To start, cream the softened butter and sugars together on MEDIUM speed for about 2 minutes.
Blend in the egg just until incorporated at MEDIUM speed.
On LOW speed, blend in the sourdough starter discard and vanilla.
Whisk together the dry ingredients and mix in slowly until no flour is visible.. Scrape down the sides at least once.
Stir in the chocolate chips until evenly distributed throughout the cookie dough. It’s texture may appear a little more moist than what you have become accustomed to for cookie dough, but don’t worry! Allow the dough to rest for about 15-30 minutes before scooping. Preheat the oven during this resting period.

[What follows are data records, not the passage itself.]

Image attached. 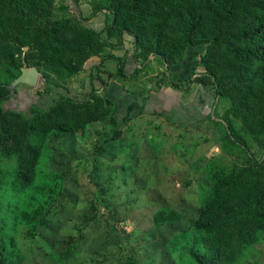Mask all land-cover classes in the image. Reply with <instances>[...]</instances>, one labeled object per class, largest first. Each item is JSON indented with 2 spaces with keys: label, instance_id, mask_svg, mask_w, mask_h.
I'll return each mask as SVG.
<instances>
[{
  "label": "rangeland",
  "instance_id": "obj_1",
  "mask_svg": "<svg viewBox=\"0 0 264 264\" xmlns=\"http://www.w3.org/2000/svg\"><path fill=\"white\" fill-rule=\"evenodd\" d=\"M50 6L53 16L61 20H81L91 12L88 0H78V4L51 0ZM103 17L100 13L81 22L101 29ZM169 31L177 34L173 25ZM67 39L72 41L71 36ZM229 43L224 36L218 45L224 48ZM131 45L124 40L112 50L120 59L91 57L81 67L73 64L70 73L63 69L60 74L35 66L25 58L26 48L16 51L14 58L21 67H35L40 77L34 87L14 86L13 94L1 104L11 115L36 117L30 110L34 105L44 113L68 114L76 103L93 100L95 95L110 97L119 116L126 113L124 107L133 93L158 95L170 105L169 112H146L131 118L119 127L121 134L115 140L105 141L113 126L100 120L90 121L82 131L47 135L35 186H61L47 205L33 192L35 187L23 185L14 175V156L0 151V240L21 264H122L128 258L138 264H175L167 247L169 235L188 227L195 216L202 193L208 190L212 164L221 162L226 171L232 169L233 157L224 156L221 136L228 101L216 94L207 76V87L195 81L205 67L198 65L186 79L179 70L174 71V65L149 57V61L137 63L136 74L122 78L117 65L131 54ZM134 69V64L128 66L127 74ZM13 71L0 65V83L7 84ZM239 152L243 153L241 148ZM252 152L264 162V153L255 145ZM166 203L182 216L171 226H156L152 215ZM37 207L44 209L46 222L37 221L31 231V222L20 213ZM186 260L188 264L185 257L178 262ZM238 264H264V231Z\"/></svg>",
  "mask_w": 264,
  "mask_h": 264
},
{
  "label": "trees",
  "instance_id": "obj_2",
  "mask_svg": "<svg viewBox=\"0 0 264 264\" xmlns=\"http://www.w3.org/2000/svg\"><path fill=\"white\" fill-rule=\"evenodd\" d=\"M74 2L78 4V0ZM88 3L89 16L61 20L53 16L51 0H0V65L14 70L7 84L20 73L21 64L14 55L23 48L25 58L33 60L35 66L42 65L58 74L63 69L70 73L73 64L81 67L91 57L100 61L108 57L120 59L112 50L124 40L132 48L124 62H118L117 72L122 78L136 74L137 63L142 59L149 61V57L174 65V71L179 70L186 79L202 64L205 71L195 81L207 87V76L216 94L228 101L221 119V136L226 146L224 156L233 157V166L226 171L221 162L212 164L208 190L202 193L195 216L188 227L169 235L167 247L175 264L184 257L188 264H238L239 258L259 243L260 232L264 231V162L252 152L255 145L264 153V0ZM100 12L104 14L101 30L81 22ZM231 22L237 25H226ZM172 25L176 35L169 31ZM68 36L72 37L71 42ZM224 36L230 43L223 48L218 44ZM127 64L135 66L131 74L126 72ZM7 84L0 83V151L14 156V175L23 185L35 187L33 192L41 196L45 205L61 187L59 183L46 189L35 186L39 183L37 164L47 135L82 131L90 121L100 120L113 126L105 141L115 140L121 134L119 127L131 118L146 112L170 111L163 97L133 93L132 101L120 107L126 112L120 116L116 104L106 95L80 101L68 114L44 113L34 105L30 110L36 117L19 113L13 116L1 106L13 94ZM39 208L20 213L31 222V231L37 221L46 222L42 218L45 211ZM181 216L166 203L155 210L152 221L156 226H171ZM13 255L0 240V264H21ZM122 264L138 263L128 258Z\"/></svg>",
  "mask_w": 264,
  "mask_h": 264
},
{
  "label": "water",
  "instance_id": "obj_3",
  "mask_svg": "<svg viewBox=\"0 0 264 264\" xmlns=\"http://www.w3.org/2000/svg\"><path fill=\"white\" fill-rule=\"evenodd\" d=\"M40 77V71L35 67H21L19 75L11 81L10 84L7 85L10 92H13V88L15 85L19 83H24L29 86H36Z\"/></svg>",
  "mask_w": 264,
  "mask_h": 264
},
{
  "label": "crops",
  "instance_id": "obj_4",
  "mask_svg": "<svg viewBox=\"0 0 264 264\" xmlns=\"http://www.w3.org/2000/svg\"><path fill=\"white\" fill-rule=\"evenodd\" d=\"M90 10H91V8H90ZM101 13V12H100ZM100 13H97L95 16H97V15H99ZM104 15V14H103ZM95 16H93V17H95ZM87 17V16H86ZM92 17V18H93ZM104 18V17H103ZM88 20H91V18L90 19H88ZM103 21H104V19H103ZM85 25V24H84ZM87 26V25H86ZM104 26V25H103ZM89 27V26H88ZM91 28V27H90ZM103 28V27H102ZM101 28V29H102ZM92 29H94V28H92ZM101 29H95V30H101ZM113 52V51H112ZM117 56V55H116ZM118 57V56H117ZM98 58V57H97Z\"/></svg>",
  "mask_w": 264,
  "mask_h": 264
}]
</instances>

Using a medium cookie scoop, place dough about 2 inches apart onto a parchment paper-lined rimmed baking sheet.
Bake at 375 degrees for 12-14 minutes until edges and tops turn slightly brown. At about the 4 minute mark, you should notice the rise. Ovens vary, so start checking at the 12 minute mark. These were cooked for 14 minutes. Remove from the oven and place baking pan onto cooling rack for a couple of minutes to allow them to set. Then, remove cookies to a rack to continue to cool.

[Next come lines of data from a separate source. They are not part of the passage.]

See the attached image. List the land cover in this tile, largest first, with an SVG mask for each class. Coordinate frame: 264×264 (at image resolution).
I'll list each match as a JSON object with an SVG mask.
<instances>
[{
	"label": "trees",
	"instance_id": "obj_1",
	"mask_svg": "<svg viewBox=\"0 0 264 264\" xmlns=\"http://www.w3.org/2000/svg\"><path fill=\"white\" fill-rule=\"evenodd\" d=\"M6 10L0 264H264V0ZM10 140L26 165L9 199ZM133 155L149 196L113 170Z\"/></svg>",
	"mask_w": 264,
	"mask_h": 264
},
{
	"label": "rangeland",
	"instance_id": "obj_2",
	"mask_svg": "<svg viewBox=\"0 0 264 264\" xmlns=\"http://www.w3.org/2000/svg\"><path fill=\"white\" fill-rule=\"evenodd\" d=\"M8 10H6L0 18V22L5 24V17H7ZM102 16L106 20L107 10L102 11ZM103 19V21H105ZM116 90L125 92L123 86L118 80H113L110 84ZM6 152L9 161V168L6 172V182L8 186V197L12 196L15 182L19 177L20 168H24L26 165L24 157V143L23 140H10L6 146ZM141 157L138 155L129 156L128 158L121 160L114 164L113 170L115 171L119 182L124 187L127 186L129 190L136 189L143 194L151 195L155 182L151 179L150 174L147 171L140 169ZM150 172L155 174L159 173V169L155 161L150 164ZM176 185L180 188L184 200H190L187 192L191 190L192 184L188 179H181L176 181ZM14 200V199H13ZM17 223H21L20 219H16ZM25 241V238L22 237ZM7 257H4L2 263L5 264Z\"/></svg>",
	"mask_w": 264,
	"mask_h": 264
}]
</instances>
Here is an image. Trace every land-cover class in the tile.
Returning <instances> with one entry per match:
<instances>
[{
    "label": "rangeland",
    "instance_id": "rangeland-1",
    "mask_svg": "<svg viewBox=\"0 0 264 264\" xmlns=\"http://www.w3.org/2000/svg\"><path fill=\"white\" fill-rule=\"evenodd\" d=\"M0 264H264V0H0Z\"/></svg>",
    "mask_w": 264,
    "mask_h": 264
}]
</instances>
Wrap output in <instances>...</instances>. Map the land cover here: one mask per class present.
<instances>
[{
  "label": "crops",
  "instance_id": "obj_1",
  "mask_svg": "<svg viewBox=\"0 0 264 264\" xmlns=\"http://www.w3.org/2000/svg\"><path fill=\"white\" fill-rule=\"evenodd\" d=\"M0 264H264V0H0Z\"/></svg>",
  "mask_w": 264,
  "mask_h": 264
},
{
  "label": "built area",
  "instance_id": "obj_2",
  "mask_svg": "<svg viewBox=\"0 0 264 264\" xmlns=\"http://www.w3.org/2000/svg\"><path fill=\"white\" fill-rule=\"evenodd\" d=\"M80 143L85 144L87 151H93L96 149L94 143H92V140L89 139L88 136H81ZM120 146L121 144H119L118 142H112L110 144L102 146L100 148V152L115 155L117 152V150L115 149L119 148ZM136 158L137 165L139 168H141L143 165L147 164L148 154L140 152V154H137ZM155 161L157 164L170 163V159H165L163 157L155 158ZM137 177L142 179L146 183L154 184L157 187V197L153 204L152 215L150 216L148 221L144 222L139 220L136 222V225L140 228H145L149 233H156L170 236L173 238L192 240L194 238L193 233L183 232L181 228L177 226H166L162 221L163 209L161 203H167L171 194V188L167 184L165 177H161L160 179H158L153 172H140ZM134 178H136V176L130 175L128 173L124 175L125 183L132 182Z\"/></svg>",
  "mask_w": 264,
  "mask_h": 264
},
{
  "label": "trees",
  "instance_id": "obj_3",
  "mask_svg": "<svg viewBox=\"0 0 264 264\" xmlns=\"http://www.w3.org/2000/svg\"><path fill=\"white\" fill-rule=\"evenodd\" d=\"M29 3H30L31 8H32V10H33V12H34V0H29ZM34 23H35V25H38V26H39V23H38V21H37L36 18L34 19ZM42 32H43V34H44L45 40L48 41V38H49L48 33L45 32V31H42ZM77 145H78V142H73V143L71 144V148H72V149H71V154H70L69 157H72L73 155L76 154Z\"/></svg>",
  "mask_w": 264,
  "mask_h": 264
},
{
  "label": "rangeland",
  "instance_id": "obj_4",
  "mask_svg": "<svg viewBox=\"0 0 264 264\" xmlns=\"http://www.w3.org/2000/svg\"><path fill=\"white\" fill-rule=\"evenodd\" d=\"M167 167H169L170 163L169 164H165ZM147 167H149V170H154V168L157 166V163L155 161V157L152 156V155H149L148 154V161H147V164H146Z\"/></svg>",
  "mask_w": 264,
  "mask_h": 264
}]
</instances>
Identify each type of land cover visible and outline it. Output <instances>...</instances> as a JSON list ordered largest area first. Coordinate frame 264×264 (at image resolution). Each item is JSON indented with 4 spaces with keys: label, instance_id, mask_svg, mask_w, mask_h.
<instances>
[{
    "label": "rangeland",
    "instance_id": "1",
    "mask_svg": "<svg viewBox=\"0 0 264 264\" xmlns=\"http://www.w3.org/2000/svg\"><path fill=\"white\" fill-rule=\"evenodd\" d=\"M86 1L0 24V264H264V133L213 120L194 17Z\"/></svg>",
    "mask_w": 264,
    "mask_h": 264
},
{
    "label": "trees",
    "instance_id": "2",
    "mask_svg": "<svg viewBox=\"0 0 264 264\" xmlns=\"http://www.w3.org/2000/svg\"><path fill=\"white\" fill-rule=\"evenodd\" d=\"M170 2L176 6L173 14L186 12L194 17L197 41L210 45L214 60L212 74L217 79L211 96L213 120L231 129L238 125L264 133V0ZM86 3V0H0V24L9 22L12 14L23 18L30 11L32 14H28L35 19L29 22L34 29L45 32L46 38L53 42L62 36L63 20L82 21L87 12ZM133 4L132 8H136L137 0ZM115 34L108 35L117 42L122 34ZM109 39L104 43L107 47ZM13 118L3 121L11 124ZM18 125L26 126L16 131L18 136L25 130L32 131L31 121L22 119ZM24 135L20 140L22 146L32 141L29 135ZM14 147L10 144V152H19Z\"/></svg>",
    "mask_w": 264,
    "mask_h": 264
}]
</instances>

Now, go pour yourself a glass of milk and enjoy a couple of these delightful Chocolate Chip Sourdough Cookies .
Chocolate Chip Sourdough Cookies
Ingredients
- 14 T softened butter (1-3/4 sticks)
- 1/2 c granulated sugar
- 3/4 c dark brown sugar
- 1 large egg, beaten
- 1 c sourdough starter, unfed/discard
- 1 T vanilla
- 2-3/4 c all-purpose flour
- 1/2 t sea salt
- 1-1/2 t baking soda
- 2-1/2 c semi-sweet chocolate chips
Instructions
- Cream together, the butter, granulated sugar and dark brown sugar.
- Blend in egg.
- On LOW speed, blend in the starter discard and vanilla.

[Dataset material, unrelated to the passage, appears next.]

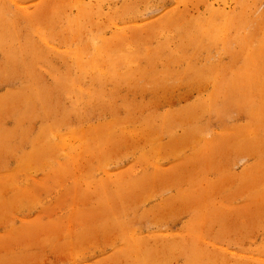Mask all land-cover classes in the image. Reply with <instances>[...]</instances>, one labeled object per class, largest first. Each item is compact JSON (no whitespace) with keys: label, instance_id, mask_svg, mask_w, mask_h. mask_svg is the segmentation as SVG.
<instances>
[{"label":"rangeland","instance_id":"rangeland-1","mask_svg":"<svg viewBox=\"0 0 264 264\" xmlns=\"http://www.w3.org/2000/svg\"><path fill=\"white\" fill-rule=\"evenodd\" d=\"M264 264V0H0V264Z\"/></svg>","mask_w":264,"mask_h":264},{"label":"bare ground","instance_id":"bare-ground-1","mask_svg":"<svg viewBox=\"0 0 264 264\" xmlns=\"http://www.w3.org/2000/svg\"><path fill=\"white\" fill-rule=\"evenodd\" d=\"M191 264H197V261L193 260Z\"/></svg>","mask_w":264,"mask_h":264}]
</instances>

- Whisk together the dry ingredients. Mix in until thoroughly incorporated.
- Stir in the chocolate chips.
- Allow dough to rest for about 15-30 minutes.
- Preheat oven to 375°F.
- Using a medium cookie scoop, place dough at least 2 inches apart onto parchment-lined baking sheet.
- Bake 10-12 minutes or until lightly brown around edges and top. You should be able to see them rise around the 4 minute time mark.
- Allow to set on pan for 3-5 minutes before removing cookie to cooling rack.